Corinne Atlan : Pourtant, à mes yeux il ne reste plus rien de l’original. Mais, bien sûr, je ne détruis pas, c’est une figure de style. Il s’agit au contraire d’une création, d’une re-création, mais j’ai été obligée de déconstruire entièrement l’édifice pour en construire un autre à la place. Le traducteur accomplit un acte de création, c’est indéniable. Mais le texte original n’est plus là : les sonorités du japonais, qui m’ont fait aimer ce texte, il est impossible de les restituer, et toutes les subtilités que j’ai perçues dans ce texte, je ne peux les rendre dans leur intégralité. Je suis amoureuse du japonais, de ses sons, j’adore les kanji, je suis fascinée par ce monde idéographique. Or, je suis obligée de me séparer de tout cela pour pouvoir traduire. Sans compter que les connotations d’un mot sont aussi liées à la culture dont il émane. J’aime aussi profondément la langue française : j'aime lire et écrire en français, mais c’est alors autre chose qui est en jeu. Écrire dans ma langue maternelle est aussi une sorte de traduction, mais concentrée sur un lieu intérieur, d’où émane ce que j’ai à dire, ce à quoi je dois donner forme.
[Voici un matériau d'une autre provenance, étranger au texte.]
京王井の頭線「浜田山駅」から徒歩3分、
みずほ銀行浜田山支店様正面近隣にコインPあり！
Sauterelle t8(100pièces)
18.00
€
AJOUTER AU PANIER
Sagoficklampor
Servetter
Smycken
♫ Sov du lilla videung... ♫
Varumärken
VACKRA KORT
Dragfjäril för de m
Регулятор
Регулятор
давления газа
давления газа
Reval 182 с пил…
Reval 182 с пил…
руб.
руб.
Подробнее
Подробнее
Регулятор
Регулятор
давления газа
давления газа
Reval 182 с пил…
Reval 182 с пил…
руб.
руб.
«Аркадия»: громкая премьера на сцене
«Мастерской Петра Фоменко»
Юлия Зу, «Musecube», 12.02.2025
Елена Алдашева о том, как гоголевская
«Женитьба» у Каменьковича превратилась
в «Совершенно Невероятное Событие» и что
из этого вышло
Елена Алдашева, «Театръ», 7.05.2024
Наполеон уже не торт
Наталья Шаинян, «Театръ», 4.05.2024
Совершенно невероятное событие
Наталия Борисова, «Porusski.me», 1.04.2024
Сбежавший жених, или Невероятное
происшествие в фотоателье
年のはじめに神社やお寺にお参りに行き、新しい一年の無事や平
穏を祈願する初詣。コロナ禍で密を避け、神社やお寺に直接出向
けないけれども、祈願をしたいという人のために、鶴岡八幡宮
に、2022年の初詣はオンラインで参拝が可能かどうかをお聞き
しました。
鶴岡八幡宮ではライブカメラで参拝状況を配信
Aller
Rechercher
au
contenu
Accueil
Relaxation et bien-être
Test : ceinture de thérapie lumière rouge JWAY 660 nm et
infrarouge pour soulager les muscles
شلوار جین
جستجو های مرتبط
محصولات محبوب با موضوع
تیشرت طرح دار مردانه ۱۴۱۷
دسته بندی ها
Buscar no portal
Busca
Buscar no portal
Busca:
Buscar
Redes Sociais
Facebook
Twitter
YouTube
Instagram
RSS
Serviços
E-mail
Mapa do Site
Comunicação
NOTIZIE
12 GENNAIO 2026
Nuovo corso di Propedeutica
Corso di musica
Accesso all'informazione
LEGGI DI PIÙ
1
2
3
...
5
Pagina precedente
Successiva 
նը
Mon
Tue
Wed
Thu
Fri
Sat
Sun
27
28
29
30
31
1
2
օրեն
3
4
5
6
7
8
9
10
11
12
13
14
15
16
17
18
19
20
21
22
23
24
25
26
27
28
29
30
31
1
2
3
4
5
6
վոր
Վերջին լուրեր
Zoé Balthus : tu écris justement dans Un Automne à Kyôto : « Comment imaginer que la rencontre avec les Japonais et leur culture, puisse ne passer que par ma propre langue, et jamais par la leur ? Même la traduction – je le sais bien – ne peut rendre compte totalement de là d’où elle vient. Quelque chose résiste, qui ne peut être dit. »

Corinne Atlan : Oui, pour moi, le traducteur c'est ça. Un traducteur a conscience qu’il reste quelque chose « qui ne peut être dit », mais cela ne l’empêche pas de traduire, c’est un exercice de substitution. 

Zoé Balthus : Le langage est un outil qui tente de dire l’indicible en somme… Pierre Bergougnioux dit que « c’est écouter le souffle de l’esprit ».

Corinne Atlan : Oui, c’est ce que je ressens aussi. On écrit sans doute pour ça, d’ailleurs, on écrit parce qu’il y a là quelque chose qui a besoin de s’exprimer, mais aussi pour dire quelque chose qui ne peut être entendu, qui se dérobe, quelque chose, oui, de l’ordre de l’indicible, mais que l’on s'efforce de formuler malgré tout. 

C’est pour cela qu’on ne peut rien dire directement, de manière brute. Même ce qui semble brut est travaillé. « Ecrire, c'est mentir vrai », comme disait Louis Aragon. C’est encore plus vrai en poésie, il me semble. Ecrire, c’est autant ôter, effacer, élaguer, que mettre des mots sur les choses. Pour exprimer véritablement ce que l’on a à dire, il faut user de subterfuges. 

Corinne Atlan présentera Un Automne à Kyôto (Albin Michel) vendredi 24 mai, à partir de 19 heures au Gion cafe à Kyôto.